CMS:Comprehensive Primary Care Initiative
Contact your health plans now!
Ask them to get involved.
Now is the time to change the payment paradigm from acute care to chronic/patient centered care. SV
The Comprehensive Primary Care (CPC) initiative is a new CMS-led, multi-payer initiative fostering collaboration between public and private health care payers to strengthen primary care for all Americans. Primary care is critical to promoting health, improving care, and reducing overall system costs, but it has been historically under-funded and under-valued in the United States. Without a significant enough investment across multiple payers, independent health plans-- covering only their own members and offering support only for their segment of the total practice population-- cannot provide enough resources to transform entire primary care practices and make expanded services available to all patients served by those practices. The CPC initiative offers a way to break through this historical impasse by inviting payers to join with Medicare in investing in primary care in 5-7 selected localities across the country.
The CPC initiative will test two models simultaneously: a service delivery model and a payment model. The service delivery model will test comprehensive primary care, which is characterized as having the following five functions:
Risk-stratified Care Management;
Access and Continuity;
Planned Care for Chronic Conditions and Preventative Care;
Patient and Caregiver Engagement;
Coordination of Care Across the Medical Neighborhood.

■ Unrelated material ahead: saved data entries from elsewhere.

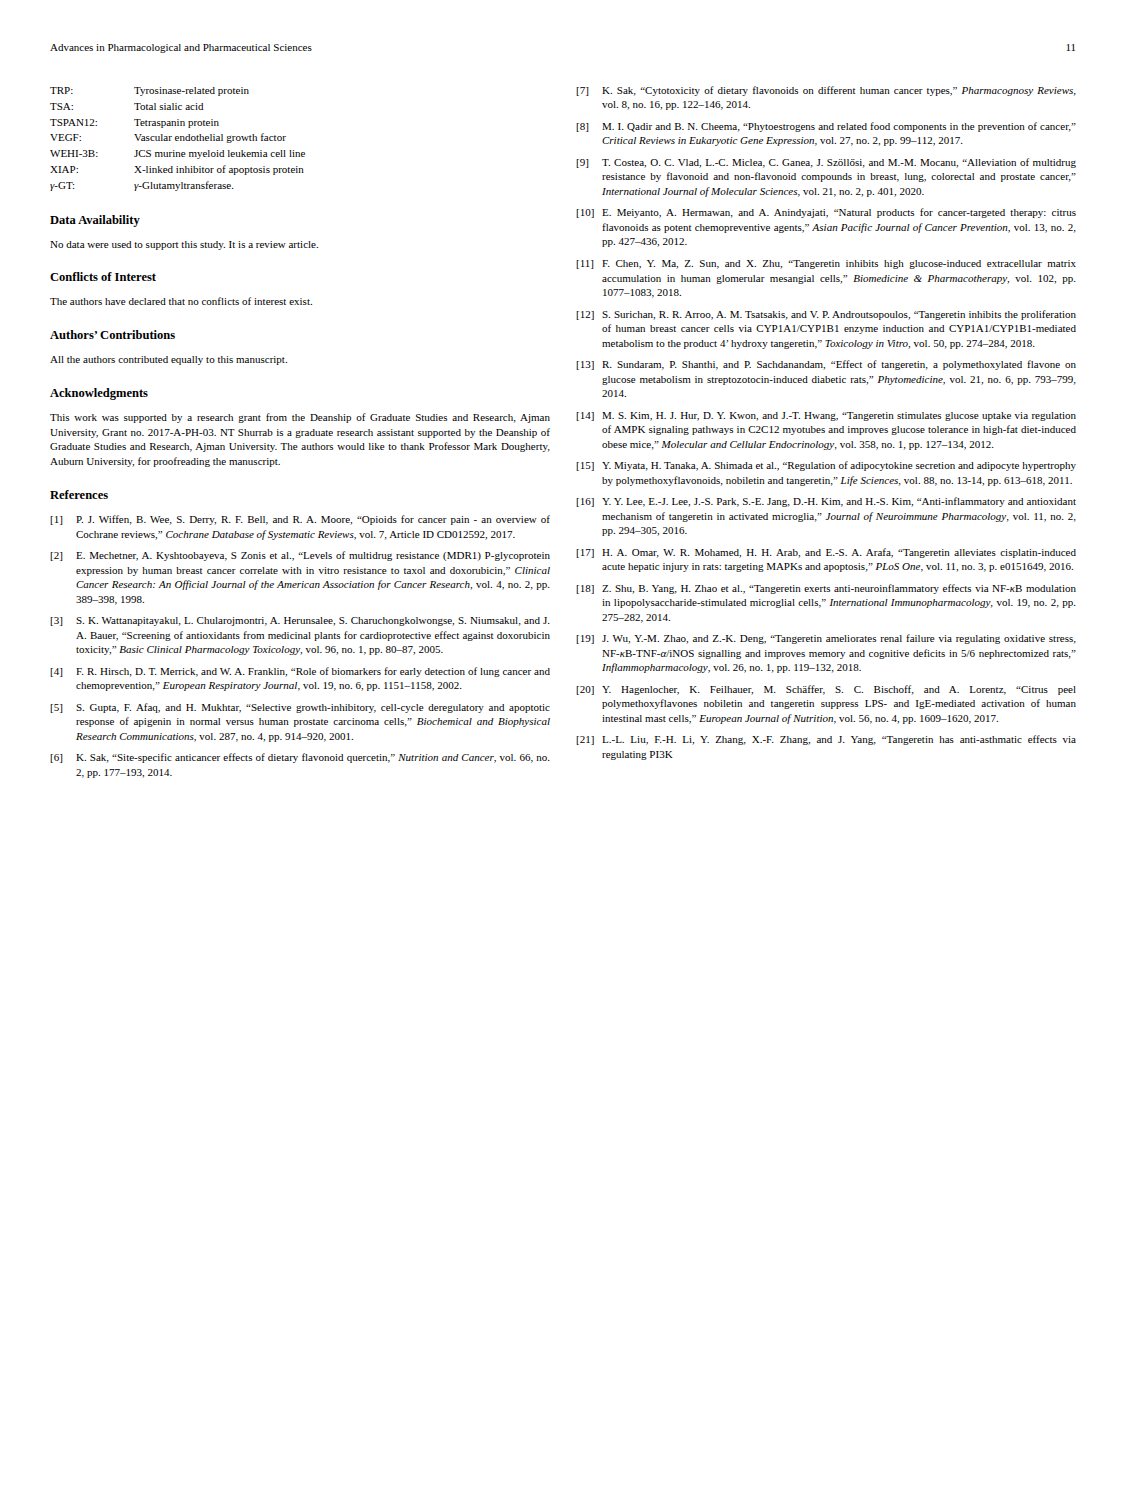Advances in Pharmacological and Pharmaceutical Sciences 11
| TRP: | Tyrosinase-related protein |
| TSA: | Total sialic acid |
| TSPAN12: | Tetraspanin protein |
| VEGF: | Vascular endothelial growth factor |
| WEHI-3B: | JCS murine myeloid leukemia cell line |
| XIAP: | X-linked inhibitor of apoptosis protein |
| γ -GT: | γ -Glutamyltransferase. |
Data Availability
No data were used to support this study. It is a review article.
Conflicts of Interest
The authors have declared that no conflicts of interest exist.
Authors’ Contributions
All the authors contributed equally to this manuscript.
Acknowledgments
This work was supported by a research grant from the Deanship of Graduate Studies and Research, Ajman University, Grant no. 2017-A-PH-03. NT Shurrab is a graduate research assistant supported by the Deanship of Graduate Studies and Research, Ajman University. The authors would like to thank Professor Mark Dougherty, Auburn University, for proofreading the manuscript.
References
P. J. Wiffen, B. Wee, S. Derry, R. F. Bell, and R. A. Moore, “Opioids for cancer pain - an overview of Cochrane reviews,” Cochrane Database of Systematic Reviews, vol. 7, Article ID CD012592, 2017.
E. Mechetner, A. Kyshtoobayeva, S Zonis et al., “Levels of multidrug resistance (MDR1) P-glycoprotein expression by human breast cancer correlate with in vitro resistance to taxol and doxorubicin,” Clinical Cancer Research: An Official Journal of the American Association for Cancer Research, vol. 4, no. 2, pp. 389–398, 1998.
S. K. Wattanapitayakul, L. Chularojmontri, A. Herunsalee, S. Charuchongkolwongse, S. Niumsakul, and J. A. Bauer, “Screening of antioxidants from medicinal plants for cardioprotective effect against doxorubicin toxicity,” Basic Clinical Pharmacology Toxicology, vol. 96, no. 1, pp. 80–87, 2005.
F. R. Hirsch, D. T. Merrick, and W. A. Franklin, “Role of biomarkers for early detection of lung cancer and chemoprevention,” European Respiratory Journal, vol. 19, no. 6, pp. 1151–1158, 2002.
S. Gupta, F. Afaq, and H. Mukhtar, “Selective growth-inhibitory, cell-cycle deregulatory and apoptotic response of apigenin in normal versus human prostate carcinoma cells,” Biochemical and Biophysical Research Communications, vol. 287, no. 4, pp. 914–920, 2001.
K. Sak, “Site-specific anticancer effects of dietary flavonoid quercetin,” Nutrition and Cancer, vol. 66, no. 2, pp. 177–193, 2014.
K. Sak, “Cytotoxicity of dietary flavonoids on different human cancer types,” Pharmacognosy Reviews, vol. 8, no. 16, pp. 122–146, 2014.
M. I. Qadir and B. N. Cheema, “Phytoestrogens and related food components in the prevention of cancer,” Critical Reviews in Eukaryotic Gene Expression, vol. 27, no. 2, pp. 99–112, 2017.
T. Costea, O. C. Vlad, L.-C. Miclea, C. Ganea, J. Szöllősi, and M.-M. Mocanu, “Alleviation of multidrug resistance by flavonoid and non-flavonoid compounds in breast, lung, colorectal and prostate cancer,” International Journal of Molecular Sciences, vol. 21, no. 2, p. 401, 2020.
E. Meiyanto, A. Hermawan, and A. Anindyajati, “Natural products for cancer-targeted therapy: citrus flavonoids as potent chemopreventive agents,” Asian Pacific Journal of Cancer Prevention, vol. 13, no. 2, pp. 427–436, 2012.
F. Chen, Y. Ma, Z. Sun, and X. Zhu, “Tangeretin inhibits high glucose-induced extracellular matrix accumulation in human glomerular mesangial cells,” Biomedicine & Pharmacotherapy, vol. 102, pp. 1077–1083, 2018.
S. Surichan, R. R. Arroo, A. M. Tsatsakis, and V. P. Androutsopoulos, “Tangeretin inhibits the proliferation of human breast cancer cells via CYP1A1/CYP1B1 enzyme induction and CYP1A1/CYP1B1-mediated metabolism to the product 4’ hydroxy tangeretin,” Toxicology in Vitro, vol. 50, pp. 274–284, 2018.
R. Sundaram, P. Shanthi, and P. Sachdanandam, “Effect of tangeretin, a polymethoxylated flavone on glucose metabolism in streptozotocin-induced diabetic rats,” Phytomedicine, vol. 21, no. 6, pp. 793–799, 2014.
M. S. Kim, H. J. Hur, D. Y. Kwon, and J.-T. Hwang, “Tangeretin stimulates glucose uptake via regulation of AMPK signaling pathways in C2C12 myotubes and improves glucose tolerance in high-fat diet-induced obese mice,” Molecular and Cellular Endocrinology, vol. 358, no. 1, pp. 127–134, 2012.
Y. Miyata, H. Tanaka, A. Shimada et al., “Regulation of adipocytokine secretion and adipocyte hypertrophy by polymethoxyflavonoids, nobiletin and tangeretin,” Life Sciences, vol. 88, no. 13-14, pp. 613–618, 2011.
Y. Y. Lee, E.-J. Lee, J.-S. Park, S.-E. Jang, D.-H. Kim, and H.-S. Kim, “Anti-inflammatory and antioxidant mechanism of tangeretin in activated microglia,” Journal of Neuroimmune Pharmacology, vol. 11, no. 2, pp. 294–305, 2016.
H. A. Omar, W. R. Mohamed, H. H. Arab, and E.-S. A. Arafa, “Tangeretin alleviates cisplatin-induced acute hepatic injury in rats: targeting MAPKs and apoptosis,” PLoS One, vol. 11, no. 3, p. e0151649, 2016.
Z. Shu, B. Yang, H. Zhao et al., “Tangeretin exerts anti-neuroinflammatory effects via NF-κ B modulation in lipopolysaccharide-stimulated microglial cells,” International Immunopharmacology, vol. 19, no. 2, pp. 275–282, 2014.
J. Wu, Y.-M. Zhao, and Z.-K. Deng, “Tangeretin ameliorates renal failure via regulating oxidative stress, NF-κ B-TNF-α/iNOS signalling and improves memory and cognitive deficits in 5/6 nephrectomized rats,” Inflammopharmacology, vol. 26, no. 1, pp. 119–132, 2018.
Y. Hagenlocher, K. Feilhauer, M. Schäffer, S. C. Bischoff, and A. Lorentz, “Citrus peel polymethoxyflavones nobiletin and tangeretin suppress LPS- and IgE-mediated activation of human intestinal mast cells,” European Journal of Nutrition, vol. 56, no. 4, pp. 1609–1620, 2017.
L.-L. Liu, F.-H. Li, Y. Zhang, X.-F. Zhang, and J. Yang, “Tangeretin has anti-asthmatic effects via regulating PI3K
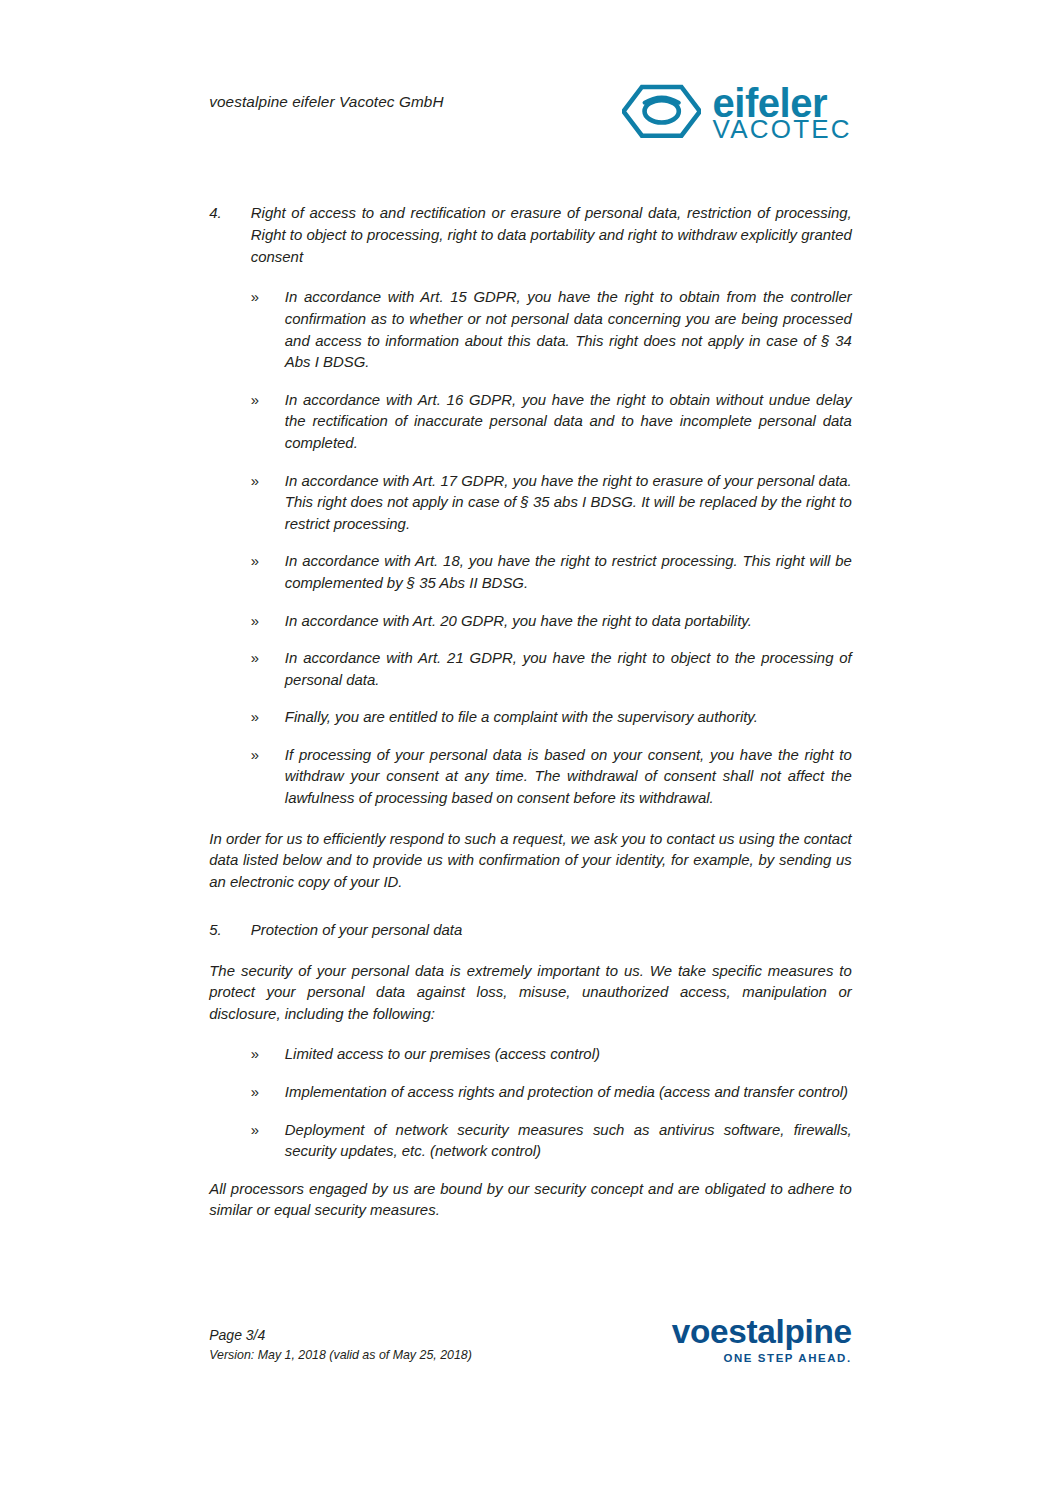voestalpine eifeler Vacotec GmbH
eifeler VACOTEC
Right of access to and rectification or erasure of personal data, restriction of processing, Right to object to processing, right to data portability and right to withdraw explicitly granted consent
In accordance with Art. 15 GDPR, you have the right to obtain from the controller confirmation as to whether or not personal data concerning you are being processed and access to information about this data. This right does not apply in case of § 34 Abs I BDSG.
In accordance with Art. 16 GDPR, you have the right to obtain without undue delay the rectification of inaccurate personal data and to have incomplete personal data completed.
In accordance with Art. 17 GDPR, you have the right to erasure of your personal data. This right does not apply in case of § 35 abs I BDSG. It will be replaced by the right to restrict processing.
In accordance with Art. 18, you have the right to restrict processing. This right will be complemented by § 35 Abs II BDSG.
In accordance with Art. 20 GDPR, you have the right to data portability.
In accordance with Art. 21 GDPR, you have the right to object to the processing of personal data.
Finally, you are entitled to file a complaint with the supervisory authority.
If processing of your personal data is based on your consent, you have the right to withdraw your consent at any time. The withdrawal of consent shall not affect the lawfulness of processing based on consent before its withdrawal.
In order for us to efficiently respond to such a request, we ask you to contact us using the contact data listed below and to provide us with confirmation of your identity, for example, by sending us an electronic copy of your ID.
Protection of your personal data
The security of your personal data is extremely important to us. We take specific measures to protect your personal data against loss, misuse, unauthorized access, manipulation or disclosure, including the following:
Limited access to our premises (access control)
Implementation of access rights and protection of media (access and transfer control)
Deployment of network security measures such as antivirus software, firewalls, security updates, etc. (network control)
All processors engaged by us are bound by our security concept and are obligated to adhere to similar or equal security measures.
Page 3/4
Version: May 1, 2018 (valid as of May 25, 2018)
voestalpine ONE STEP AHEAD.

The payment model includes a monthly care management fee paid to the selected primary care practices on behalf of their fee-for-service Medicare beneficiaries and, in years 2-4 of the initiative, the potential to share in any savings to the Medicare program. Practices will also receive compensation from other payers participating in the initiative, including private insurance companies and other health plans, which will allow them to integrate multi-payer funding streams to strengthen their capacity to implement practice-wide quality improvement.
The Innovation Center is now accepting letters of intent from public and private health care payers for the Comprehensive Primary Care initiative.
The first step is for public and private payers (including states) to indicate their interest to CMS, including the level and type of support for primary care practices being offered. Interested payers must submit a nonbinding letter of intent and a completed Geographic Service Area Worksheet by November 15, 2011 via email to CPCi@cms.hhs.gov. Applications from payers that do not submit a timely letter of intent will not be considered.
Final applications, to be completed only after the letter of intent has been submitted, must be received on or before January 17, 2012. Once CMS evaluates these proposals and selects the markets, a second solicitation will be issued for primary care practices in those markets.